* PROBLEM REQUIREMENTS: For every line in the records that has the word "Ball", make a copy.
━━ RECORDS SHOWN
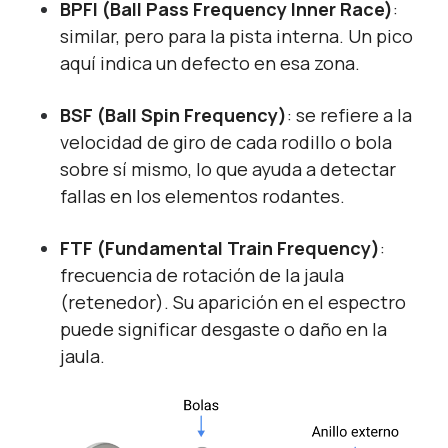
BPFI (Ball Pass Frequency Inner Race)
:
similar, pero para la pista interna. Un pico
aquí indica un defecto en esa zona.
BSF (Ball Spin Frequency)
: se refiere a la
velocidad de giro de cada rodillo o bola
sobre sí mismo, lo que ayuda a detectar
fallas en los elementos rodantes.
FTF (Fundamental Train Frequency)
:
frecuencia de rotación de la jaula
(retenedor). Su aparición en el espectro
puede significar desgaste o daño en la
jaula.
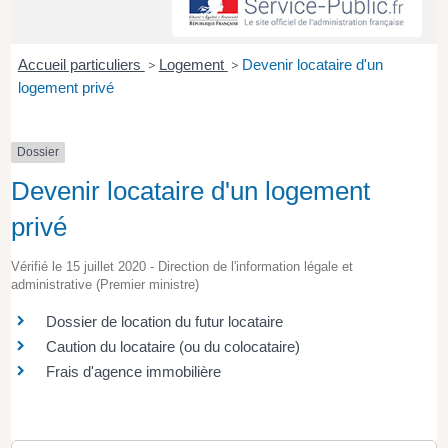
Accueil particuliers
>
Logement
>
Devenir locataire d'un
logement privé
Dossier
Devenir locataire d'un logement
privé
Vérifié le 15 juillet 2020 - Direction de l'information légale et
administrative (Premier ministre)
Dossier de location du futur locataire
Caution du locataire (ou du colocataire)
Frais d'agence immobilière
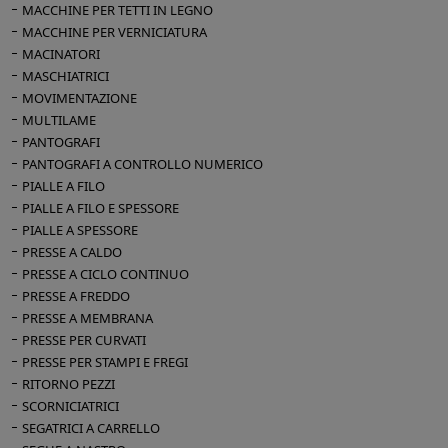
L’acqua di condensa che si deposita sul fondo
MACCHINE PER TETTI IN LEGNO
dell’autoclave viene periodicamente espulsa
MACCHINE PER VERNICIATURA
MACINATORI
per mantenere costanti le condizioni
MASCHIATRICI
ambientali.
MOVIMENTAZIONE
MULTILAME
Dati tecnici:
PANTOGRAFI
Capacità m³ 0,7
PANTOGRAFI A CONTROLLO NUMERICO
Potenza elettrica assorbita 0,95 Kw/h
PIALLE A FILO
Autoclave: in acciaio inox per l’essiccazione di
PIALLE A FILO E SPESSORE
legni contenenti agenti corrosivi (rovere,
PIALLE A SPESSORE
castagno, ecc.)
PRESSE A CALDO
Rivestimento coibentante in materiale
PRESSE A CICLO CONTINUO
isolante
PRESSE A FREDDO
PRESSE A MEMBRANA
Apertura a guscio con pistoni pneumatici
PRESSE PER CURVATI
Quadro elettrico di comando con
PRESSE PER STAMPI E FREGI
microprocessore per la conduzione in
RITORNO PEZZI
automatico dell’essiccazione e del suo
SCORNICIATRICI
arresto
SEGATRICI A CARRELLO
Sonde controllo umidità di un elemento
━━━━
* YOUR RESPONSE:
BPFI (Ball Pass Frequency Inner Race)
BSF (Ball Spin Frequency)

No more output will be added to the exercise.